I enjoy helping students cultivate the desire to learn and understand the material. My primary goal is to assist in the the question development process and build students' confidence in themselves. My method of coaching students' to ask the "right" questions, he or she is not overwhelmed by the material or feel inadequate due to their disconnect between topcs in a particular subject matter.
Education & Certification
Undergraduate Degree: Norfolk State University - Bachelors, Biology, General
Graduate Degree: Eastern Virginia Medical School - Current Grad Student, Doctor of Medicine
Q & A
What might you do in a typical first session with a student?
Ask a series of questions about their knowledge base and professor's expectations in order to hone in on what their expectations are for themselves, and for our current and future sessions.
How can you help a student become an independent learner?

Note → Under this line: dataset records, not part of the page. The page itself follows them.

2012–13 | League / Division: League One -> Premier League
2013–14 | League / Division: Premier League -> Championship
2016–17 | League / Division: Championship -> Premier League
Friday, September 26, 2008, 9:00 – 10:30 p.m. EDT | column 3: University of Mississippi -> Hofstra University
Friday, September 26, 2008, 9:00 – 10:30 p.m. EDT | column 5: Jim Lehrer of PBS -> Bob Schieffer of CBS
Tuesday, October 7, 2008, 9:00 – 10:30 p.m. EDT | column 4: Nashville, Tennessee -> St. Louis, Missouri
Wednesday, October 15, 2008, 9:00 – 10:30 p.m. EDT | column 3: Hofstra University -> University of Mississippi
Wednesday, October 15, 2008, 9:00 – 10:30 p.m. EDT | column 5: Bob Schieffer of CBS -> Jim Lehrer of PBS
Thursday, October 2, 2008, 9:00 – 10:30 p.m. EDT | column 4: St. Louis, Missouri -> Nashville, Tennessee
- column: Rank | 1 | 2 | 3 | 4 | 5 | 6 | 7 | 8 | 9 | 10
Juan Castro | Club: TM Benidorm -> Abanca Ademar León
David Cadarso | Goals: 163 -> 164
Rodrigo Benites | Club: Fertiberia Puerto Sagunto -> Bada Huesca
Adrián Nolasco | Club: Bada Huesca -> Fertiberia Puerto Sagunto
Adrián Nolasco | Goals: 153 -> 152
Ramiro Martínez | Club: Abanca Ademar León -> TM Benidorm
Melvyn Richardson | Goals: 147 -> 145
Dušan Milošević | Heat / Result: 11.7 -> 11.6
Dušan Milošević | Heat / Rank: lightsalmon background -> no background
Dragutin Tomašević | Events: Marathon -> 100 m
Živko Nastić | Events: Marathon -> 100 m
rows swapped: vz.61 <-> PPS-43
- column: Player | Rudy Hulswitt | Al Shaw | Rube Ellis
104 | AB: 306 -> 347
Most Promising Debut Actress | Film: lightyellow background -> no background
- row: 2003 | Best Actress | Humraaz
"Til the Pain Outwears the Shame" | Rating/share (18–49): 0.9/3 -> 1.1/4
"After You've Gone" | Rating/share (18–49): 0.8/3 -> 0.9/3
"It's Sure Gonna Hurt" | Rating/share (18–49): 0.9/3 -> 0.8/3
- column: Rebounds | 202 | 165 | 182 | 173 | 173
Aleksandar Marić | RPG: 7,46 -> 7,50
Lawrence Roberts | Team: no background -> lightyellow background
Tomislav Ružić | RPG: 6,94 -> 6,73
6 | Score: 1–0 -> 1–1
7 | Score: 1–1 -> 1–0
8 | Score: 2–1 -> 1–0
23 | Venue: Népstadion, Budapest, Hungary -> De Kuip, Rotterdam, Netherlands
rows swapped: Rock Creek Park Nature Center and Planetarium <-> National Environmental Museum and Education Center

Help the student think in a way that they are asking the correct questions when he or she feels "stuck."
How would you help a student stay motivated?
Encouragement at the current level of achievement and breaking down goals into session-manageable steps.
If a student has difficulty learning a skill or concept, what would you do?
Take a step back and transition to a subject that the student excels in to boost confidence. Then return to the difficult concept, with a renewed confident mindset, later on.
What is your teaching philosophy?
I want to help you develop a questioning mindset. Ask yourself, "What do I need to know?" There is no "wrong" question, but there is always a better way to search for the answer you need.